This module utilised eight group work areas, consisting of group wiki and blog tools, which were configured using adaptive release group membership rules, so that the areas were visible and accessible only to group members. The blog was intended to help the group communicate in the preparation of a weekly report. The wiki was also restricted to group members and used for collaborative report writing and the presentation of the weekly report, of which there were eight in total. Each report had a separate wiki page, and was expected to be a short summary of 350 words with references. A wiki tool (read-only) was used as an online ‘Text Book’ to present the group reports to the class, which were organised into nine chapters, reflecting the organising themes of the course. On a weekly basis, the course instructor uploaded the group reports to the online Text Book with some brief comments added to the entries, serving as commentary and feedback.

Students were expected to spend an average of no more than 2-3 hours working on the group report each week, including time for literature searching, reading, writing and editing. Each group then nominated a representative to make a short presentation in class, outlining the topic that they had researched for the online textbook, which was built up over the duration of the course. The group presentations were intended as ‘tasters’, to let the class know what they could expect to read about online. At the same time, the presentations enabled the instructor to address any problems or difficulties that had been encountered during the week’s research activities.

TASK LIST:
A) Summarize the module description in two sentences.
B) Answer these questions using the module description:
(i) How many words was each weekly report expected to contain?
(ii) Into how many chapters was the online Text Book organized?
(iii) Who gave each group's presentation in class?

MATERIAL SUPPLIED:
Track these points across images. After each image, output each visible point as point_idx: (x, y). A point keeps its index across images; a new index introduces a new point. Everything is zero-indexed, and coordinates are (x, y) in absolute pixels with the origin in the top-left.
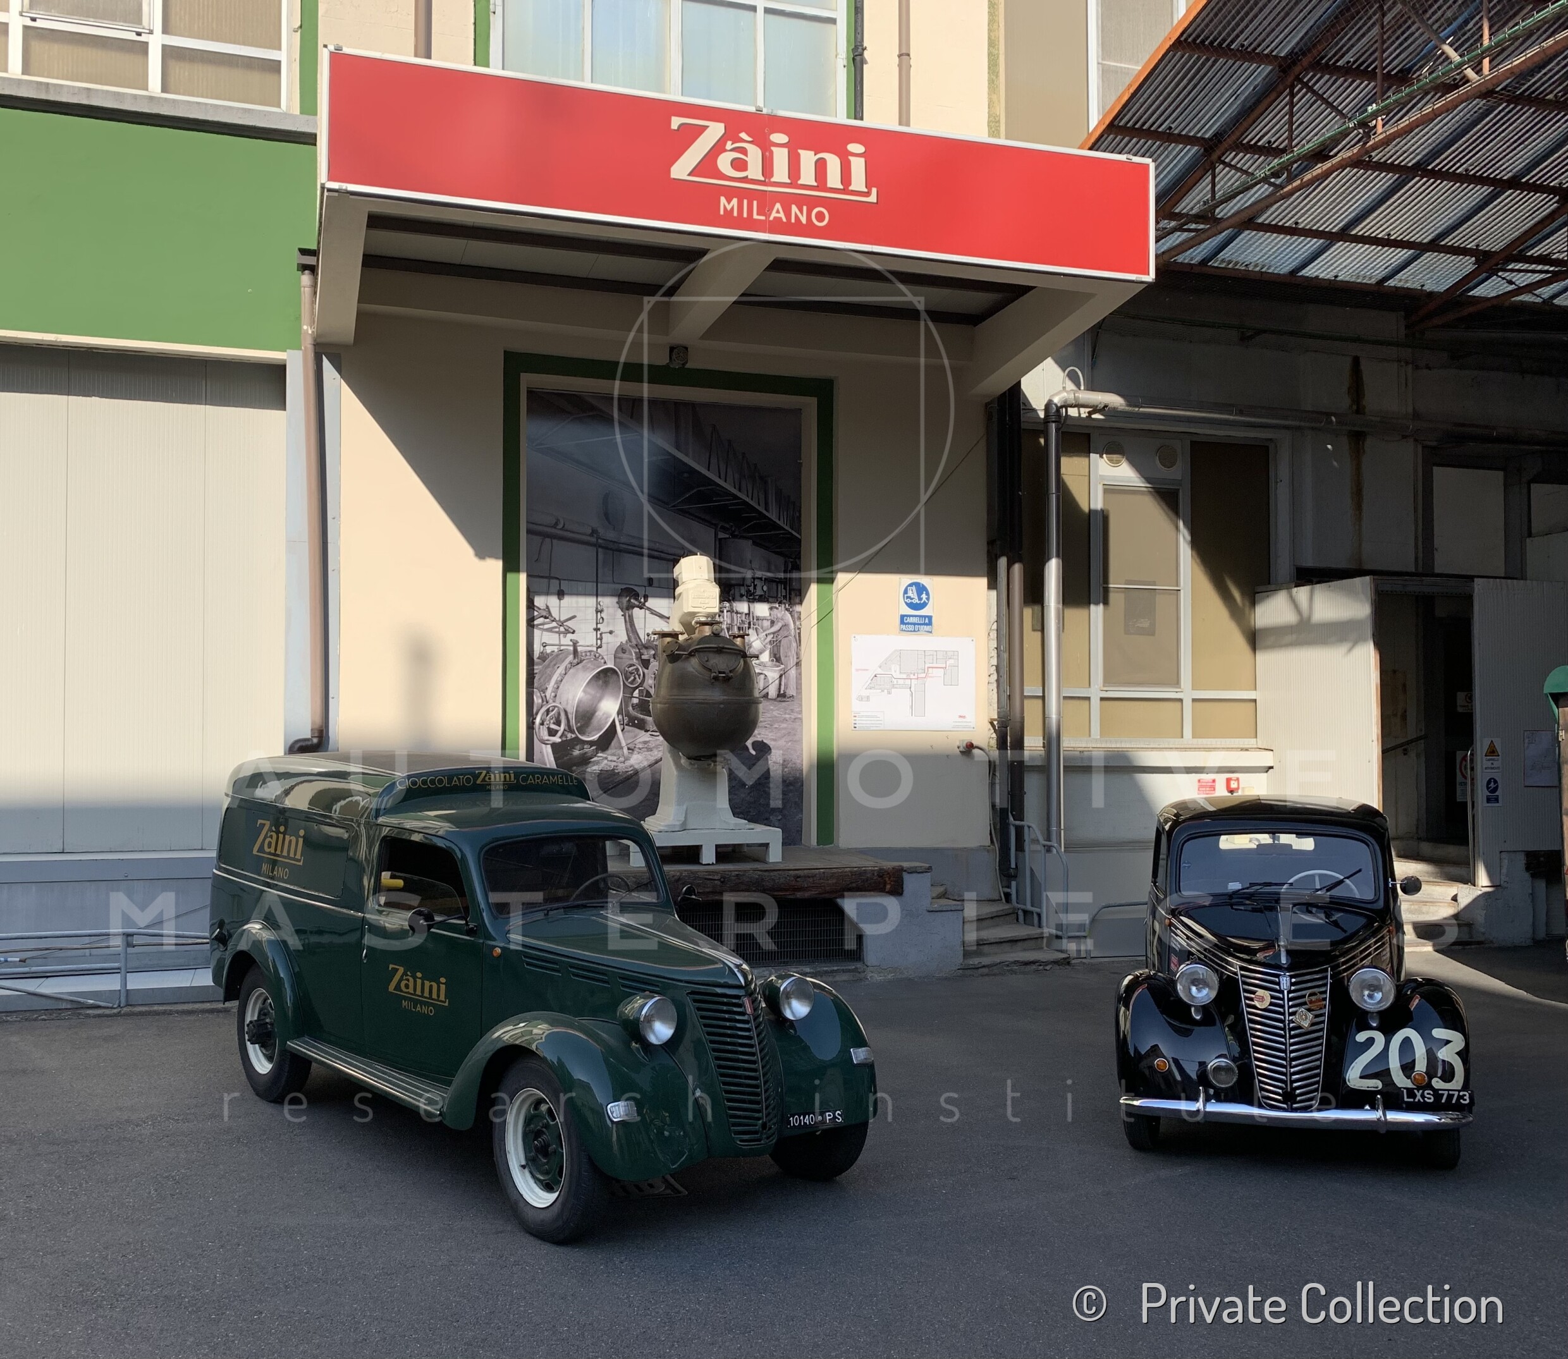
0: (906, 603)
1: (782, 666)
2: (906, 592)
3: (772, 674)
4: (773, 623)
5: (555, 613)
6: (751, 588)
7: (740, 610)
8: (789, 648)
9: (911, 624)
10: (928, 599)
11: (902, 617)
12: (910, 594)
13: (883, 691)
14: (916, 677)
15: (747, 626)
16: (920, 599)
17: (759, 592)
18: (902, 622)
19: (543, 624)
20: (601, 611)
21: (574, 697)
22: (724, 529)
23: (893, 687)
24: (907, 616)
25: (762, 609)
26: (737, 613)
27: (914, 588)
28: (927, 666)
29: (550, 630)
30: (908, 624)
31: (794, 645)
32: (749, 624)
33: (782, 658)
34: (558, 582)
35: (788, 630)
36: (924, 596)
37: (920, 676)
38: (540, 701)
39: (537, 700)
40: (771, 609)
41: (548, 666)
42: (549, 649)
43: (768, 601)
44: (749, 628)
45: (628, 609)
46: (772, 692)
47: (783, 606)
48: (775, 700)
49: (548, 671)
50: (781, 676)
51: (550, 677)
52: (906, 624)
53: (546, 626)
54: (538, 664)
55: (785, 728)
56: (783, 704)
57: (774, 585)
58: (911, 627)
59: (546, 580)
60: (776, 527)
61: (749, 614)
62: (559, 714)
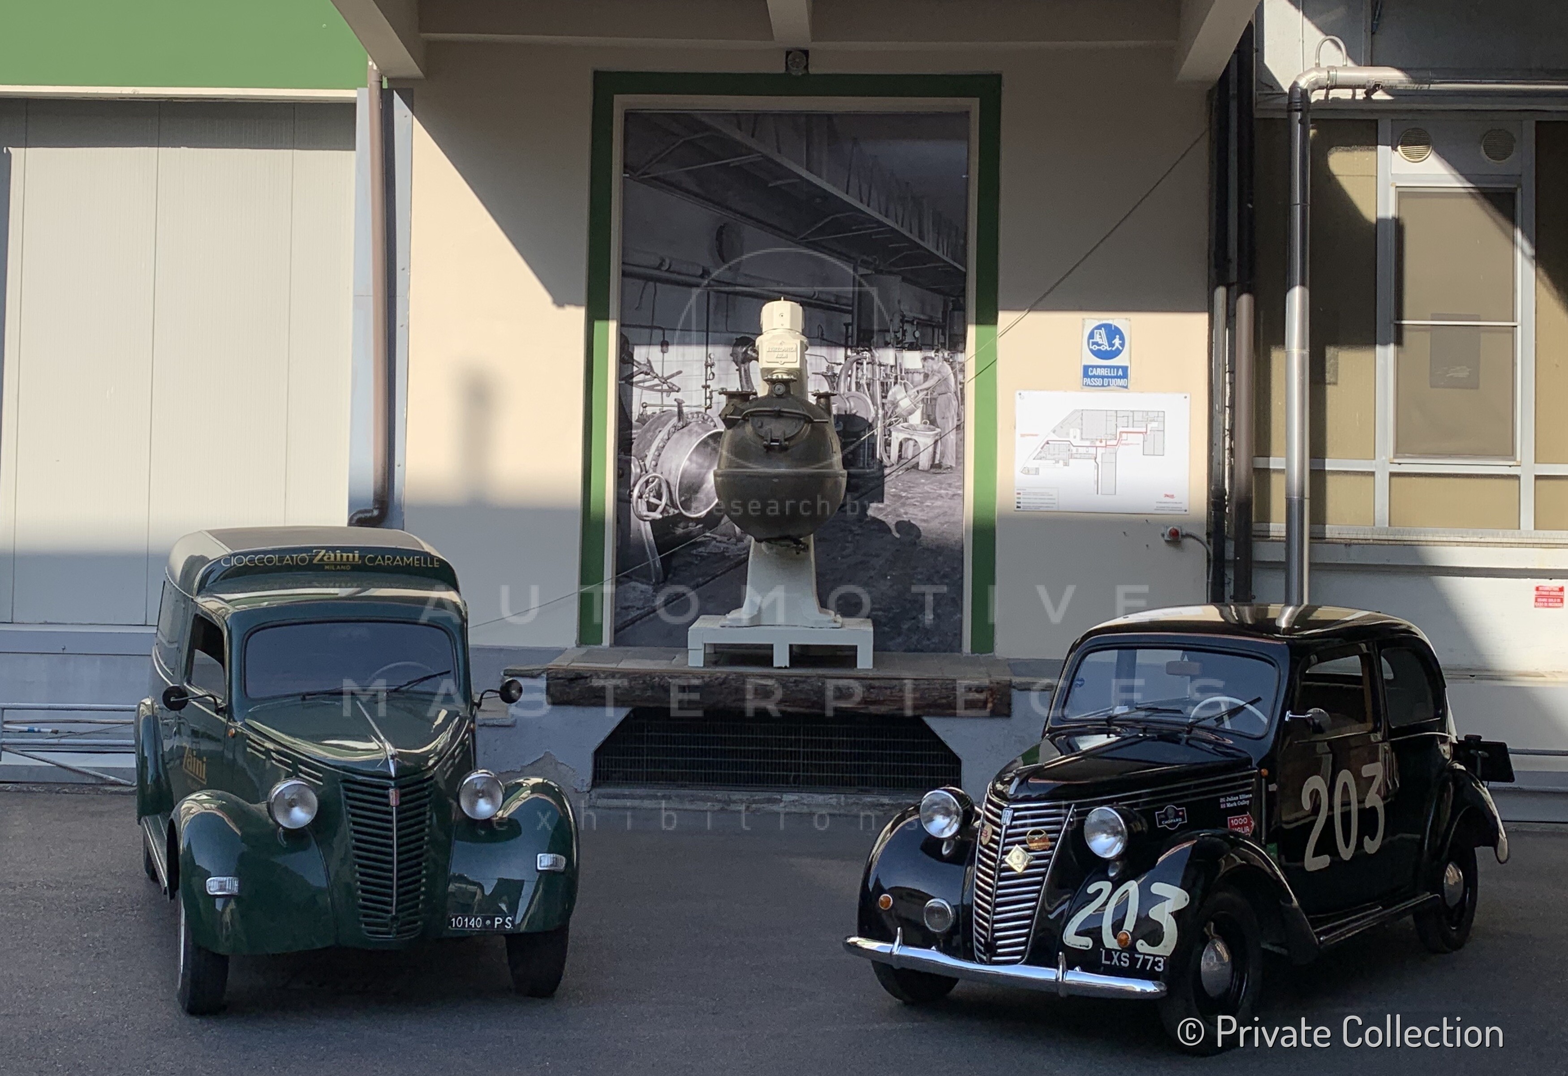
0: (1092, 351)
1: (938, 430)
2: (1091, 336)
3: (925, 440)
4: (926, 377)
5: (657, 369)
6: (899, 335)
7: (884, 362)
8: (948, 406)
9: (1098, 377)
10: (1123, 345)
11: (1086, 368)
12: (1097, 339)
13: (1057, 462)
14: (1103, 444)
15: (893, 380)
16: (1111, 345)
17: (909, 339)
18: (1086, 374)
19: (644, 381)
20: (712, 366)
21: (678, 466)
22: (865, 264)
23: (1072, 456)
24: (1093, 367)
25: (912, 359)
26: (880, 365)
27: (1103, 331)
28: (1120, 429)
29: (651, 388)
30: (1094, 376)
31: (955, 403)
32: (896, 378)
33: (939, 420)
34: (661, 332)
35: (948, 386)
36: (1117, 342)
37: (1108, 443)
38: (639, 470)
39: (635, 469)
40: (925, 359)
41: (648, 430)
42: (649, 411)
43: (920, 349)
44: (895, 383)
45: (743, 362)
46: (924, 461)
47: (940, 354)
48: (927, 471)
49: (649, 435)
50: (936, 442)
51: (651, 443)
52: (1091, 377)
53: (647, 384)
54: (637, 428)
55: (940, 507)
56: (939, 477)
57: (930, 330)
58: (1099, 382)
59: (648, 331)
60: (932, 257)
61: (896, 366)
62: (660, 486)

ANSWERS IN ORDER:
A) The module gave each of eight groups a restricted blog to coordinate and a restricted wiki to write weekly reports together, each a short 350-word summary with references. The instructor posted these reports with brief comments to a read-only online "Text Book" organized into nine chapters, and each week a group representative gave a short in-class "taster" presentation that also let the instructor address problems from the week's research.

B)
(i) 350 words, with references.
(ii) Nine chapters.
(iii) A representative nominated by the group.